One of the paintings commissioned by Isabella for her studiolo, from Andrea Mantegna, preeminent painter of Mantua, is particularly interesting for its complexity and implications. Mantegna’s Minerva Expelling the Vices from the Garden of Virtue, c. 1499–1502, now in the Louvre, is considered a thinly veiled reference to the moral superiority of Isabella herself. It perfectly embodies the idea earlier stated by Alberti in his treatise on painting that works of art should take up serious themes of high moral significance.
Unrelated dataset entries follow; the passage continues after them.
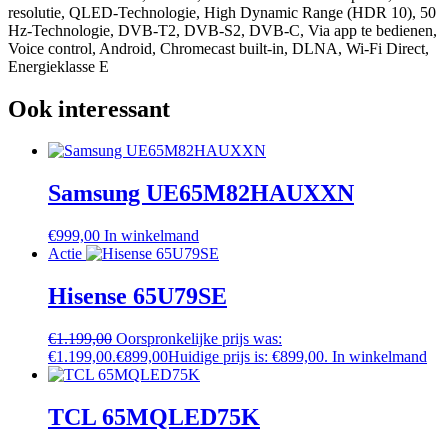
resolutie, QLED-Technologie, High Dynamic Range (HDR 10), 50
Hz-Technologie, DVB-T2, DVB-S2, DVB-C, Via app te bedienen,
Voice control, Android, Chromecast built-in, DLNA, Wi-Fi Direct,
Energieklasse E
Ook interessant
Samsung UE65M82HAUXXN
€
999,00
In winkelmand
Actie
Hisense 65U79SE
€
1.199,00
Oorspronkelijke prijs was:
€1.199,00.
€
899,00
Huidige prijs is: €899,00.
In winkelmand
TCL 65MQLED75K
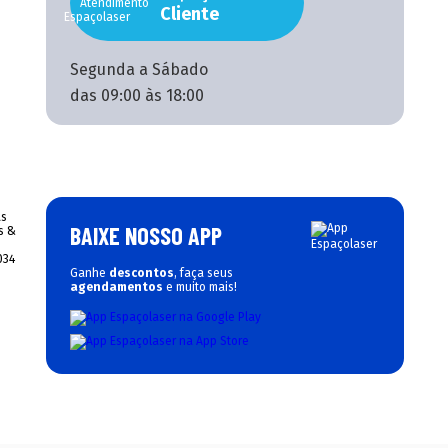
Cliente
Segunda a Sábado
das 09:00 às 18:00
BAIXE NOSSO APP
Ganhe
descontos
, faça seus
agendamentos
e muito mais!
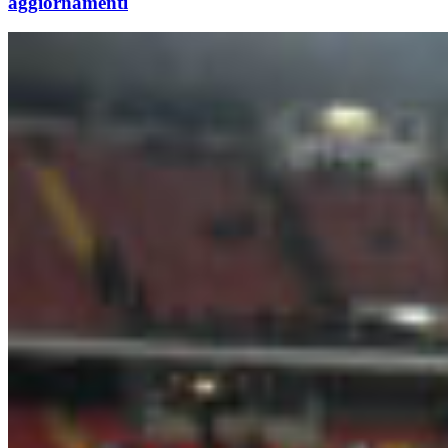
aggiornamenti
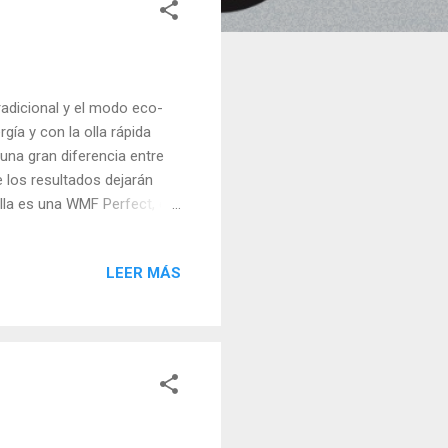
adicional y el modo eco-
ía y con la olla rápida
na gran diferencia entre
e los resultados dejarán
 olla es una WMF Perfect, de
la goma de la tapa.
Asturiano (Chorizo,
LEER MÁS
 de Cúrcuma (opcional, es
os en dos tiempos con un
 12 horas. PREVIO:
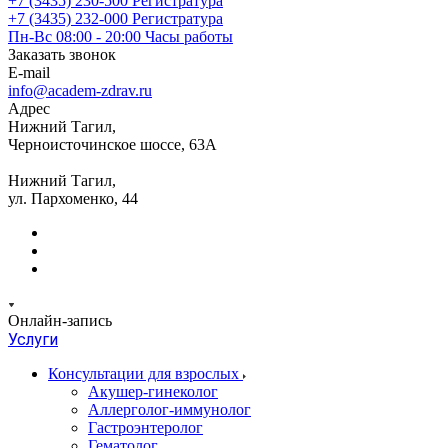
+7 (3435) 230-500
Регистратура
+7 (3435) 232-000
Регистратура
Пн-Вс 08:00 - 20:00
Часы работы
Заказать звонок
E-mail
info@academ-zdrav.ru
Адрес
Нижний Тагил,
Черноисточинское шоссе, 63А
Нижний Тагил,
ул. Пархоменко, 44
Онлайн-запись
Услуги
Консультации для взрослых
Акушер-гинеколог
Аллерголог-иммунолог
Гастроэнтеролог
Гематолог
Minerva, clad in armor at the far left of the painting, rushes into a leafy enclosure—bearing a resemblance to Isabella’s own “secret garden”—and vigorously expels a crowd of malformed and hideously ugly vices. In the lower right-hand corner is a group of three labeled nude figures: Avarice (with sagging breasts) and Ingratitude, who together carry the fat, gross, crowned figure of Ignorance. Further left at the bottom is Lust, a grotesque satyr clasping an infant.
In the center at the bottom is a monkey-like hermaphrodite, identified as Immortal Hatred, Fraud, and Malice. The painting abounds in Greek and Latin inscriptions, attesting to both Isabella’s learning and that of her advisers. A long inscription beautifully lettered in three languages—Latin, Greek, and Hebrew—is placed on a scroll that wraps around a strange treelike figure at the left edge of the painting and gives the message of the scene: “Come, divine companions of the Virtues who are returning to us from Heaven, banish these foul monsters of Vices from our seats.”10
On a more modest scale than Isabella’s, the studiolo functioned as a place of retreat for individuals of lesser means. Vittore Carpaccio depicted a Dominican friar, presented in the guise of Saint Augustine, sitting at his writing desk surrounded by books, works of art, and scientific instruments.
Paintings and sculptures with complex imagery of various kinds, both religious and secular, formed part of the studiolo decoration. Andrea Riccio’s large bronze relief depicting the Entombment of Christ, teeming with figures and displaying an elegant classicizing style, would have provided a superb object for religious meditation. Paintings presenting moral themes were also appropriate studiolo decorations. One example is Piero di Cosimo’s Allegory of Chastity Triumphing over Lust, in which a winged Chastity delicately holds the bridle of an out-of-control rearing horse, and a mermaid signifying luxury swims in the waters below, which was possibly designed as a cover for a portrait.
Scholars could adorn their desks with attractive objects that were indicators of a cultivated taste but also utilitarian. An inkwell fashioned as a sleeping classical figure—the mask below her arm held ink—advertised the owners’s appreciation of antique sculpture. A bronze box for a scholar’s desk, produced in Padua in about 1510, is particularly interesting as a life cast made from a living crab; this bronze-casting technique was being perfected in Padua in the early sixteenth century. The crab form suggested knowledge of the natural sciences.